Amargo, quente e delicioso: um café e um amor
“Preto e sem açúcar, por favor”. É meu primeiro teste com qualquer relacionamento (amor, amizade, trabalho). Se vier um julgamento por eu gostar de beber a vida assim, quase à seco, coloco os meus dois pés atrás e visto meus patuás. Não se zomba de quem prefere o sabor amargo a não sentir gosto algum.
Café é símbolo de encontro. É esperando por ele que desdenho os desamores, sussurro os maiores segredos, declaro a beleza da imperfeição. É dividindo xícaras de manhã que declaro meu amor: o barulho da cafeteira é quase um mantra de gratidão à vida que eu escolhi e que me escolheu.
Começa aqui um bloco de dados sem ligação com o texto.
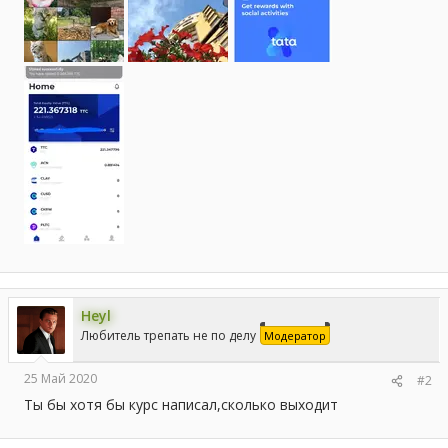
Heyl
Любитель трепать не по делу
Модератор
25 Май 2020
#2
Ты бы хотя бы курс написал,сколько выходит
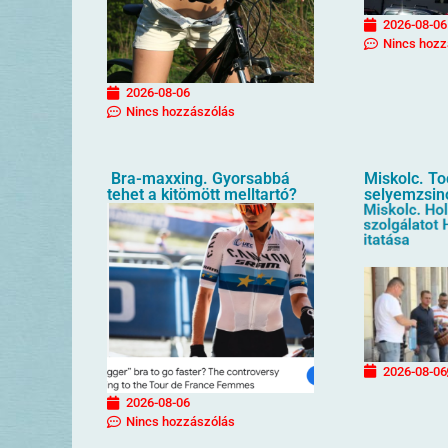
2026-08-06
Nincs hozz
2026-08-06
Nincs hozzászólás
Bra-maxxing. Gyorsabbá
Miskolc. T
tehet a kitömött melltartó?
selyemzsin
2026-08-06
2026-08-06
Nincs hozzászólás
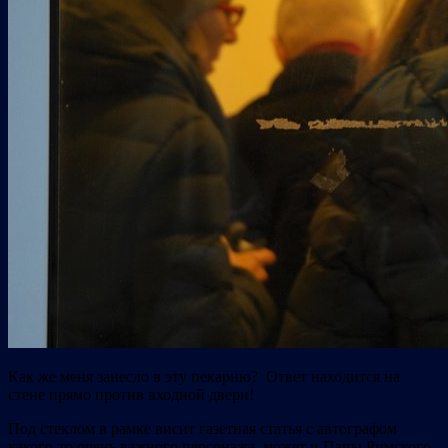
Как же меня занесло в эту пекарню? Ответ находится на
стене прямо против входной двери!
Под стеклом в рамке висит газетная статья с автографом
какого-то очень важного персонажа, может и Папы Римского,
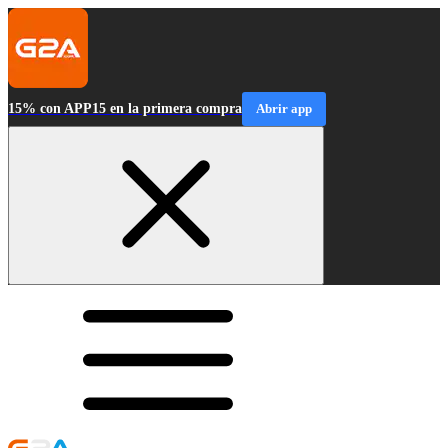
15% con APP15 en la primera compra
Abrir app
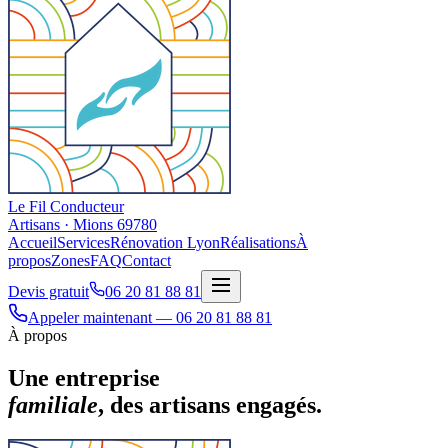
Le Fil Conducteur
Artisans · Mions 69780
Accueil
Services
Rénovation Lyon
Réalisations
À
propos
Zones
FAQ
Contact
Devis gratuit
06 20 81 88 81
Appeler maintenant — 06 20 81 88 81
À propos
Une entreprise
familiale
, des artisans engagés.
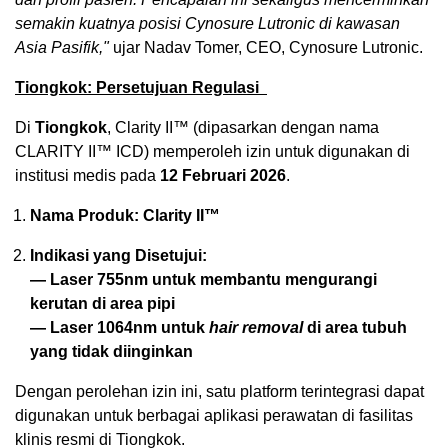
semakin kuatnya posisi Cynosure Lutronic di kawasan
Asia Pasifik,"
ujar Nadav Tomer, CEO, Cynosure Lutronic.
Tiongkok: Persetujuan Regulasi
Di
Tiongkok
, Clarity II™ (dipasarkan dengan nama
CLARITY II™ ICD) memperoleh izin untuk digunakan di
institusi medis pada
12 Februari 2026
.
Nama Produk:
Clarity II™
Indikasi yang Disetujui:
— Laser 755nm untuk membantu mengurangi
kerutan di area pipi
— Laser 1064nm untuk
hair removal
di area tubuh
yang tidak diinginkan
Dengan perolehan izin ini, satu platform terintegrasi dapat
digunakan untuk berbagai aplikasi perawatan di fasilitas
klinis resmi di Tiongkok.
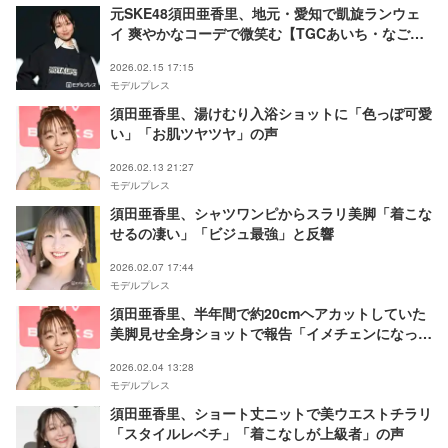
元SKE48須田亜香里、地元・愛知で凱旋ランウェ
イ 爽やかなコーデで微笑む【TGCあいち・なごや
2026】
2026.02.15 17:15
モデルプレス
須田亜香里、湯けむり入浴ショットに「色っぽ可愛
い」「お肌ツヤツヤ」の声
2026.02.13 21:27
モデルプレス
須田亜香里、シャツワンピからスラリ美脚「着こな
せるの凄い」「ビジュ最強」と反響
2026.02.07 17:44
モデルプレス
須田亜香里、半年間で約20cmヘアカットしていた
美脚見せ全身ショットで報告「イメチェンになって
ました」
2026.02.04 13:28
モデルプレス
須田亜香里、ショート丈ニットで美ウエストチラリ
「スタイルレベチ」「着こなしが上級者」の声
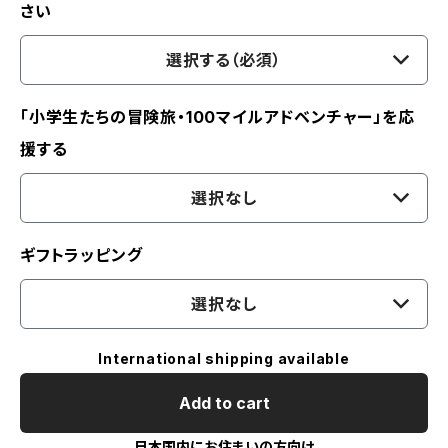
さい
選択する（必須）
「小学生たちの冒険旅・100マイルアドベンチャー」を応
援する
選択なし
ギフトラッピング
選択なし
International shipping available
Add to cart
日本国内にお住まいの方向け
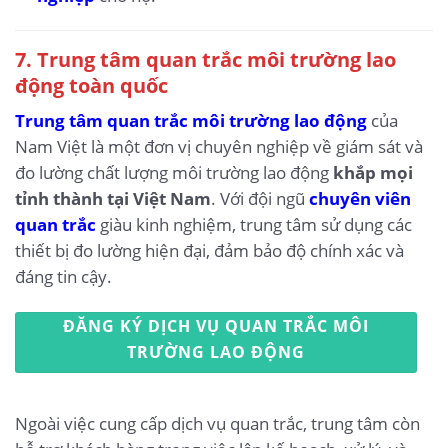
7. Trung tâm quan trắc môi trường lao
động toàn quốc
Trung tâm quan trắc môi trường lao động
của
Nam Việt là một đơn vị chuyên nghiệp về giám sát và
đo lường chất lượng môi trường lao động
khắp mọi
tỉnh thành tại Việt Nam
. Với đội ngũ
chuyên viên
quan trắc
giàu kinh nghiệm, trung tâm sử dụng các
thiết bị đo lường hiện đại, đảm bảo độ chính xác và
đáng tin cậy.
ĐĂNG KÝ DỊCH VỤ QUAN TRẮC MÔI
TRƯỜNG LAO ĐỘNG
Ngoài việc cung cấp dịch vụ quan trắc, trung tâm còn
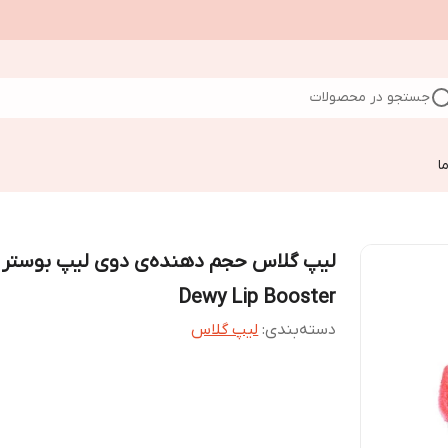
جستجو در محصولات
ا
لیپ گلاس حجم ‌دهنده‌ی دوی لیپ بوستر
Dewy Lip Booster
دسته‌بندی
:
لیپ گلاس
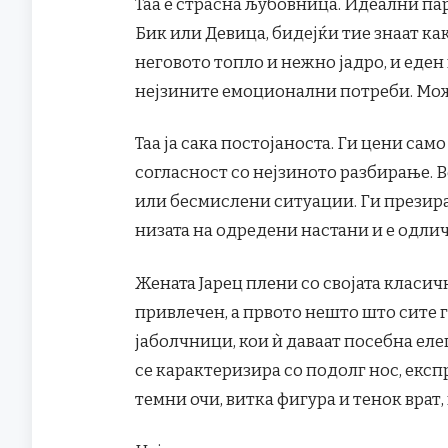
Таа е страсна љубовница. Идеални пар
Бик или Девица, бидејќи тие знаат как
неговото топло и нежно јадро, и еден 
нејзините емоционални потреби. Може
Таа ја сака постојаноста. Ги цени са
согласност со нејзиното разбирање. В
или бесмислени ситуации. Ги презира
низата на одредени настани и е одли
Жената Јарец плени со својата класич
привлечен, а првото нешто што сите г
јаболчници, кои ѝ даваат посебна еле
се карактеризира со подолг нос, екс
темни очи, витка фигура и тенок врат,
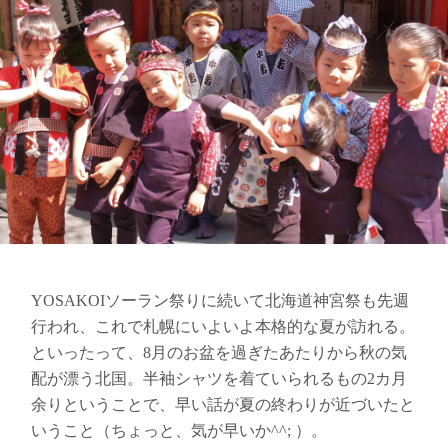
YOSAKOIソーラン祭りに続いて北海道神宮祭も先週
行われ、これで札幌にいよいよ本格的な夏が訪れる。
といったって、8月のお盆を過ぎたあたりから秋の気
配が漂う北国。半袖シャツを着ていられるもの2カ月
余りということで、早い話が夏の終わりが近づいたと
いうこと（ちょっと、気が早いか^^; ）。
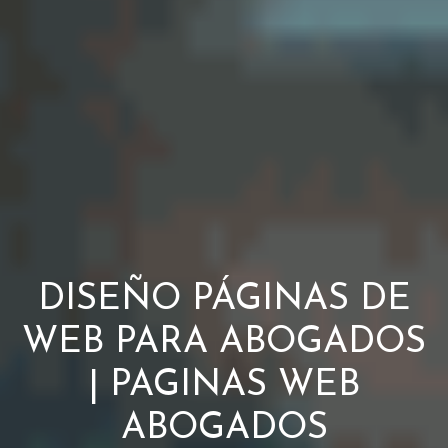
DISEÑO PÁGINAS DE
WEB PARA ABOGADOS
| PAGINAS WEB
ABOGADOS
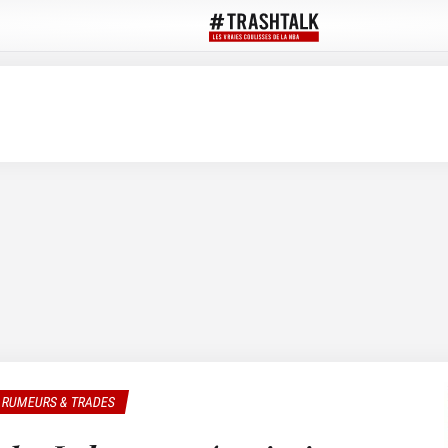
RUMEURS & TRADES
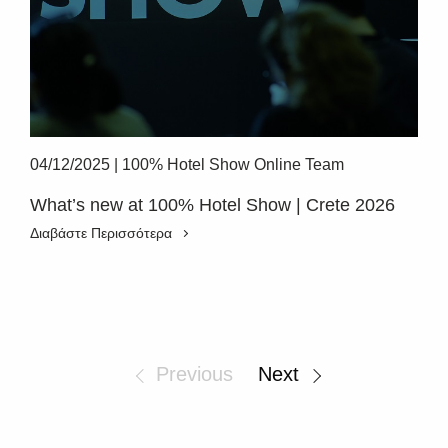
04/12/2025
|
100% Hotel Show Online Team
What’s new at 100% Hotel Show | Crete 2026
Διαβάστε Περισσότερα
Previous
Next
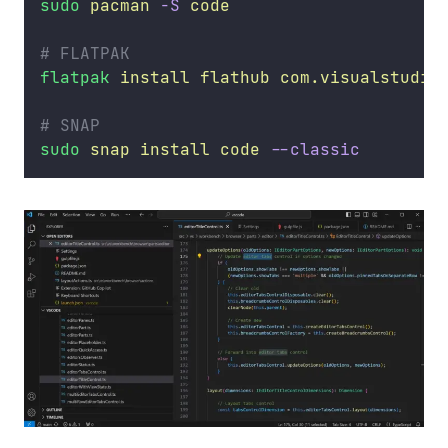
sudo
pacman
-S
code
# FLATPAK
flatpak
install
flathub
com.visualstudio
# SNAP
sudo
snap
install
code
--classic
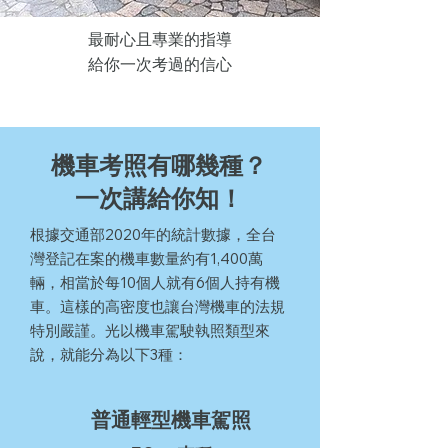
最耐心且專業的指導
給你一次考過的信心
機車考照有哪幾種？
一次講給你知！
根據交通部2020年的統計數據，全台
灣登記在案的機車數量約有1,400萬
輛，相當於每10個人就有6個人持有機
車。這樣的高密度也讓台灣機車的法規
特別嚴謹。光以機車駕駛執照類型來
說，就能分為以下3種：
普通輕型機車駕照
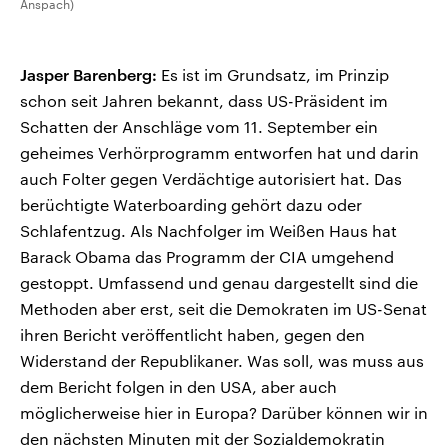
Anspach)
Jasper Barenberg:
Es ist im Grundsatz, im Prinzip
schon seit Jahren bekannt, dass US-Präsident im
Schatten der Anschläge vom 11. September ein
geheimes Verhörprogramm entworfen hat und darin
auch Folter gegen Verdächtige autorisiert hat. Das
berüchtigte Waterboarding gehört dazu oder
Schlafentzug. Als Nachfolger im Weißen Haus hat
Barack Obama das Programm der CIA umgehend
gestoppt. Umfassend und genau dargestellt sind die
Methoden aber erst, seit die Demokraten im US-Senat
ihren Bericht veröffentlicht haben, gegen den
Widerstand der Republikaner. Was soll, was muss aus
dem Bericht folgen in den USA, aber auch
möglicherweise hier in Europa? Darüber können wir in
den nächsten Minuten mit der Sozialdemokratin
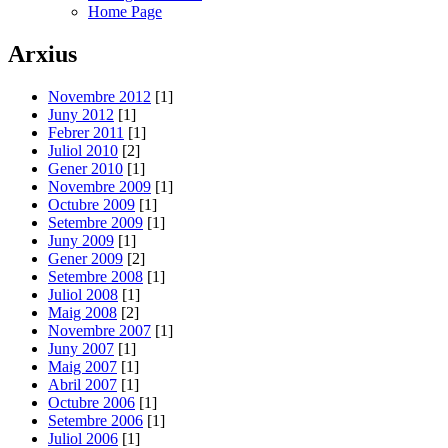
Home Page
Arxius
Novembre 2012
[1]
Juny 2012
[1]
Febrer 2011
[1]
Juliol 2010
[2]
Gener 2010
[1]
Novembre 2009
[1]
Octubre 2009
[1]
Setembre 2009
[1]
Juny 2009
[1]
Gener 2009
[2]
Setembre 2008
[1]
Juliol 2008
[1]
Maig 2008
[2]
Novembre 2007
[1]
Juny 2007
[1]
Maig 2007
[1]
Abril 2007
[1]
Octubre 2006
[1]
Setembre 2006
[1]
Juliol 2006
[1]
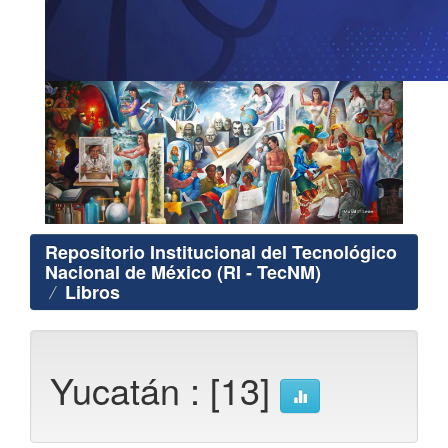
Repositorio Institucional del Tecnológico
Nacional de México (RI - TecNM)
Libros
Yucatán : [13]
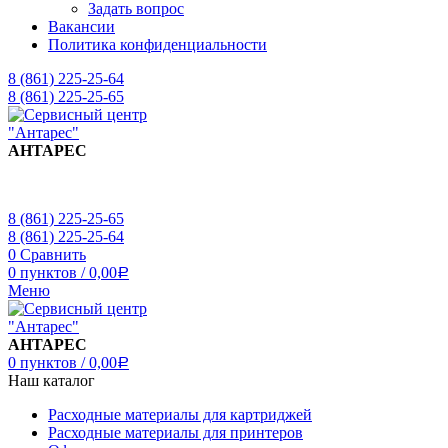
Задать вопрос
Вакансии
Политика конфиденциальности
8 (861) 225-25-64
8 (861) 225-25-65
АНТАРЕС
8 (861) 225-25-65
8 (861) 225-25-64
0
Сравнить
0
пунктов
/
0,00
Р
Меню
АНТАРЕС
0
пунктов
/
0,00
Р
Наш каталог
Расходные материалы для картриджей
Расходные материалы для принтеров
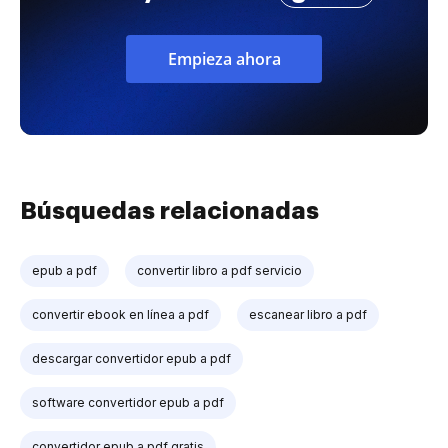
Empieza ahora
Búsquedas relacionadas
epub a pdf
convertir libro a pdf servicio
convertir ebook en línea a pdf
escanear libro a pdf
descargar convertidor epub a pdf
software convertidor epub a pdf
convertidor epub a pdf gratis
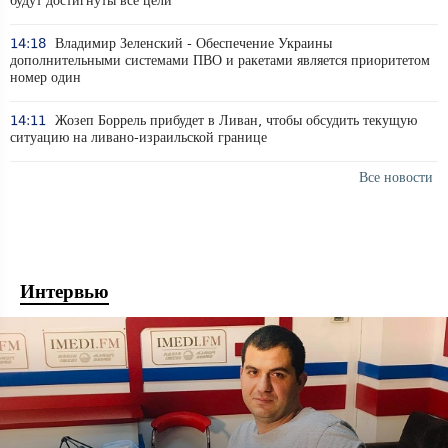
будут достигнуты все цели
14:18
Владимир Зеленский - Обеспечение Украины
дополнительными системами ПВО и ракетами является приоритетом
номер один
14:11
Жозеп Боррель прибудет в Ливан, чтобы обсудить текущую
ситуацию на ливано-израильской границе
Все новости
Интервью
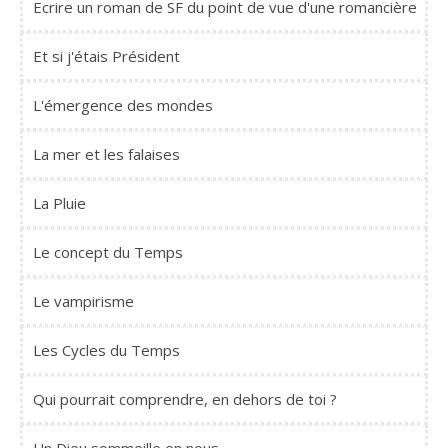
Ecrire un roman de SF du point de vue d'une romancière
Et si j'étais Président
L'émergence des mondes
La mer et les falaises
La Pluie
Le concept du Temps
Le vampirisme
Les Cycles du Temps
Qui pourrait comprendre, en dehors de toi ?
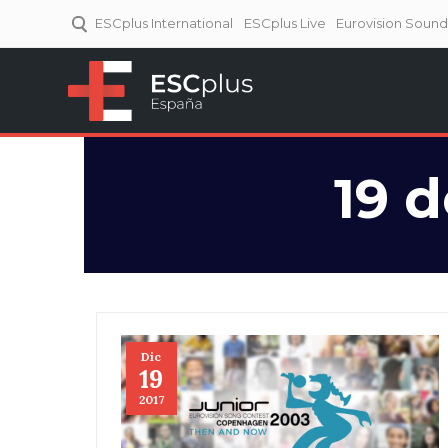
ESCplus International
ESCplus Live
Eurovision Soun
ESCplus España
Tu punto de referencia al
Eurovisión y NFs.
19 
Dic
19
2017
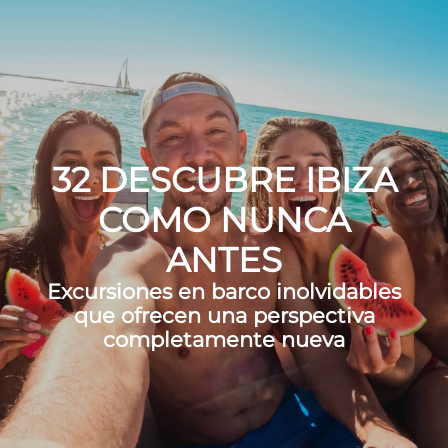
32 DESCUBRE IBIZA
COMO NUNCA
ANTES
Excursiones en barco inolvidables
que ofrecen una perspectiva
completamente nueva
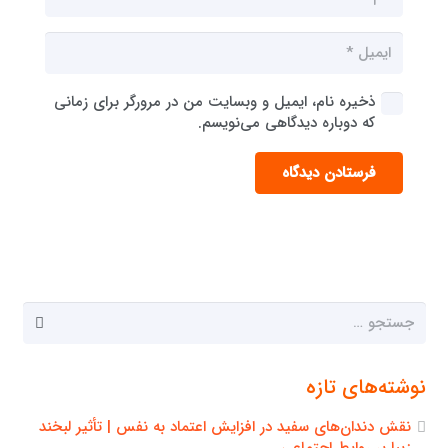
ذخیره نام، ایمیل و وبسایت من در مرورگر برای زمانی
که دوباره دیدگاهی می‌نویسم.
فرستادن دیدگاه
جستجو
برای:
نوشته‌های تازه
نقش دندان‌های سفید در افزایش اعتماد به نفس | تأثیر لبخند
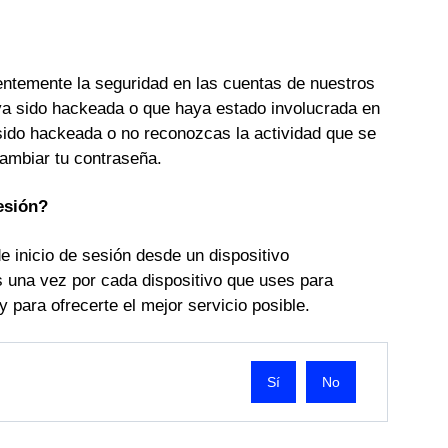
entemente la seguridad en las cuentas de nuestros
haya sido hackeada o que haya estado involucrada en
 sido hackeada o no reconozcas la actividad que se
cambiar tu contraseña.
esión?
e inicio de sesión desde un dispositivo
s una vez por cada dispositivo que uses para
 para ofrecerte el mejor servicio posible.
No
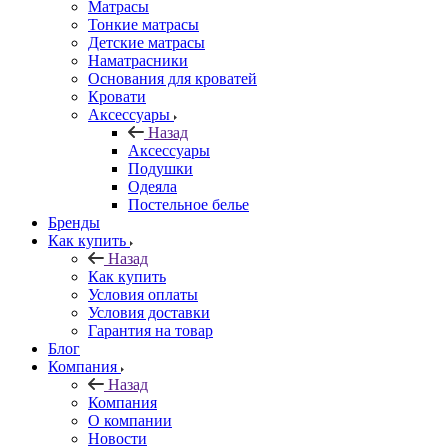
Матрасы
Тонкие матрасы
Детские матрасы
Наматрасники
Основания для кроватей
Кровати
Аксессуары
Назад
Аксессуары
Подушки
Одеяла
Постельное белье
Бренды
Как купить
Назад
Как купить
Условия оплаты
Условия доставки
Гарантия на товар
Блог
Компания
Назад
Компания
О компании
Новости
Minha segunda maior coleção é de xícaras. A primeira é de momentos.
Diziam que o futuro se lia na borra do café. Nunca pesquisei porque tenho medo de infinitos.
O Nestor transformou café em arte e toda vez que eu olho pra aquele quadro na minha parede a cafeína alerta a minha sensibilidade e a minha saudade. Eu transformei café num livro guardado na gaveta pra eu sempre lembre que histórias podem não ser eternas, mas certos amargores duram pra sempre. O Zeca transforma café em música pra que a gente cante “não quero beber o teu café pequeno” e sinta a língua arder.
Gotas de café caídas são, pra mim, como nuvens. Sempre vejo ali alguma coisa que só os meus olhos conseguem enxergar. Café é o céu que cabe na xícara.
“Preto e sem açúcar, por favor”. Eu gosto de sentir todos os gostos do amor. Porque eu descobri que tentar esconder amargores com açúcares só traz a sensação de não termos saboreado nada: nem a vida, nem o café.